SUPPLIED ENTRIES:
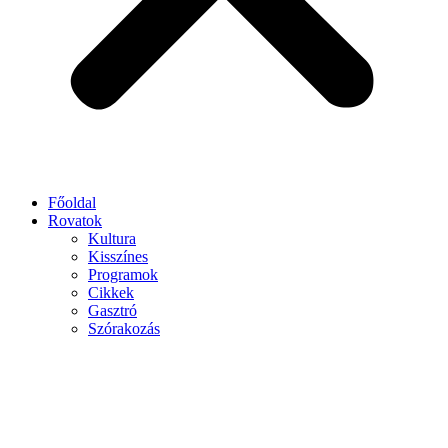
Főoldal
Rovatok
Kultura
Kisszínes
Programok
Cikkek
Gasztró
Szórakozás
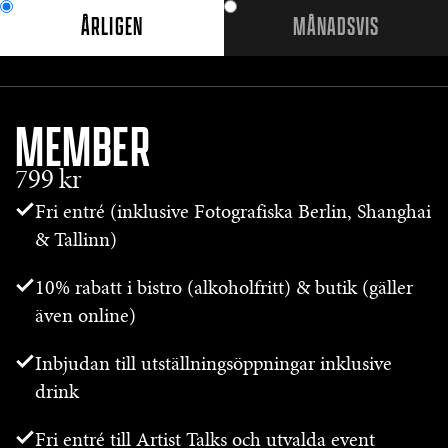
ÅRLIGEN
MÅNADSVIS
MEMBER
799 kr
Fri entré (inklusive Fotografiska Berlin, Shanghai
& Tallinn)
10% rabatt i bistro (alkoholfritt) & butik (gäller
även online)
Inbjudan till utställningsöppningar inklusive
drink
Fri entré till Artist Talks och utvalda event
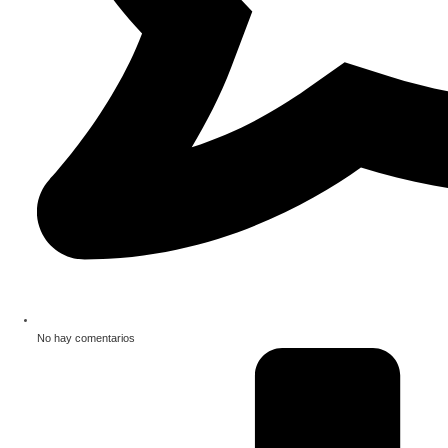
No hay comentarios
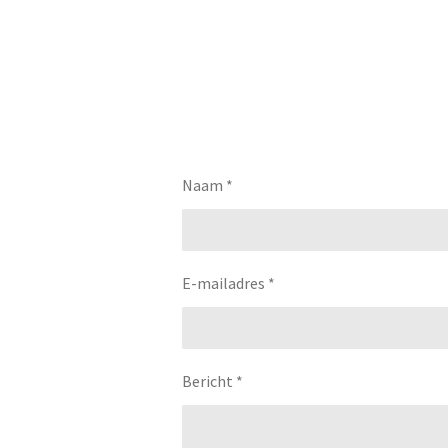
Naam *
E-mailadres *
Bericht *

TO DO:
Once the pictures are set aside, restate the remaining data above exactly.

RESULT OF THE TASK:
Főoldal
Rovatok
Kultura
Kisszínes
Programok
Cikkek
Gasztró
Szórakozás
ÅRLIGEN
MÅNADSVIS
MEMBER
799 kr
Fri entré (inklusive Fotografiska Berlin, Shanghai
& Tallinn)
10% rabatt i bistro (alkoholfritt) & butik (gäller
även online)
Inbjudan till utställningsöppningar inklusive
drink
Fri entré till Artist Talks och utvalda event
No hay comentarios
Naam *
E-mailadres *
Bericht *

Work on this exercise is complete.